What Should Have Happened/What Really Happened

What Should Have Happened: I should have had an idea for a Friday blog post, or at the very least a photo that could go up to replace the picture of my very gross, disfigured fingers so that you wouldn't have had to see it every time you stopped by over the weekend. (HAHAHAHA!! I say that like I have actual people who check back on my blog just to see if I've written something yet. Geez, I crack myself up!)

What Really Happened: Um....I had no ideas. So you got to see my very gross, disfigured fingers all weekend.

What Should Have Happened: The Sugarland concert should have gone on uninterupted with beautiful summer skies as a background.

What Really Happened: There was a terrible accident and now families and friends are suffering the loss of dear ones and others are recovering from injuries.

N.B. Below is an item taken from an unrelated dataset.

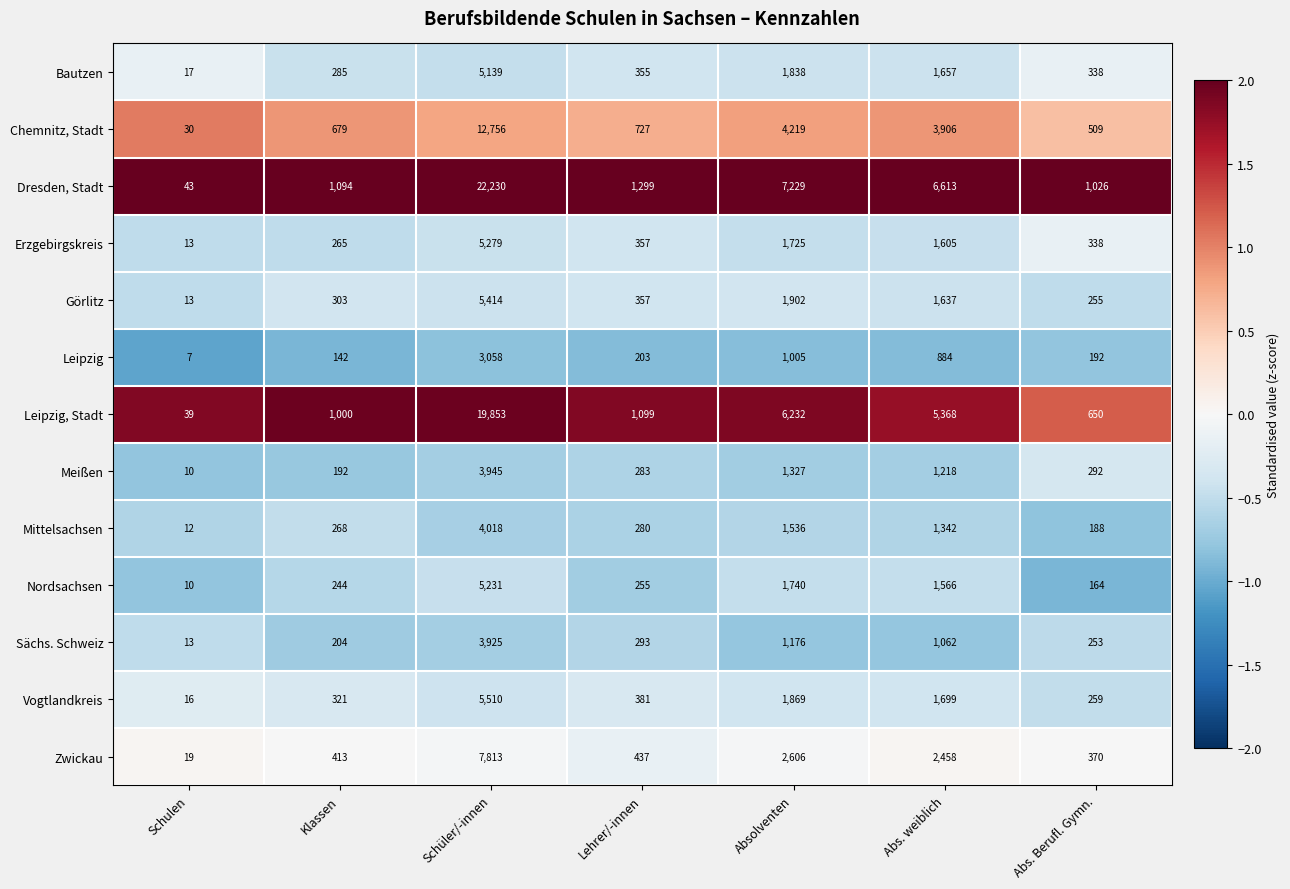

Is it true that Dresden, Stadt equals 7229 at Absolventen?

True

What Should Have Happened: We should have gone to the State Fair as a family on Sunday. My youngest two--one of whom has never been to the fair--should have been delighted by rides, grossed out by the giant swine, fascinated by enormous vegetables, awed by lumberjacks, and sickened by too much fair food along with the rest of us.

What Really Happened: We didn't go to the State Fair, because for the first time in most people's memory, it was closed on Sunday. As it should have been.

What Should Have Happened: We should have driven a couple hours to Cincinnati and gone to King's Island on Sunday.

What Really Happened: The suggestion to my beloved that we toss everyone in the car and go to King's Island was summarily shot down. Party pooper. (Every party needs one. That's why I keep him around.) So instead, he took the boys shopping for sports equipment so that they can toss it in random places throughout the house and then frantically wander around looking for it when they are due at practice in 15 minutes play football. Then they went to see a movie about talking monkeys. Or apes. Or something. All I know is James Franco was in it (James Franco!) and instead of seeing that, I took Mary to see a movie with little blue people in it. Not even a fair contest: The movie with James Franco wins--even though I didn't see it--just because he's in it. To be fair, my movie did have Neil Patrick Harris, who cracks me up. Well, usually he cracks me up. This time, I just cringed and I might have whimpered, "Oh Doogie, how far you've fallen." On the upside, Tim Gunn made a cameo appearance. Tim Gunn! He's the whole reason I watch Project Runway. His intelligent and oft-hilarious critiques of the designers' works in progress along with his "Make it work" line never fails to win me. Plus, my movie had a scene with digitized cat vomit. Just, no.

What Should Have Happened: I should have cleaned up this hell hole and done some laundry.

What Really Happened: I got sucked into Pinterest and then wound up making a recipe for double chocolate loaf with peanut butter spread that I found there. And then I made fresh salsa with the tomatoes from my garden that have been sitting on my counter for several days.

What Should Have Happened: I should have liked the salsa.

What Really Happened: I LOVED the fresh salsa and it has now ruined me for salsa from a jar forevermore. (Heh. I always wanted to use that word.)

What Should Have Happened: I should have thought of something interesting to write about.

What Really Happened: got this instead.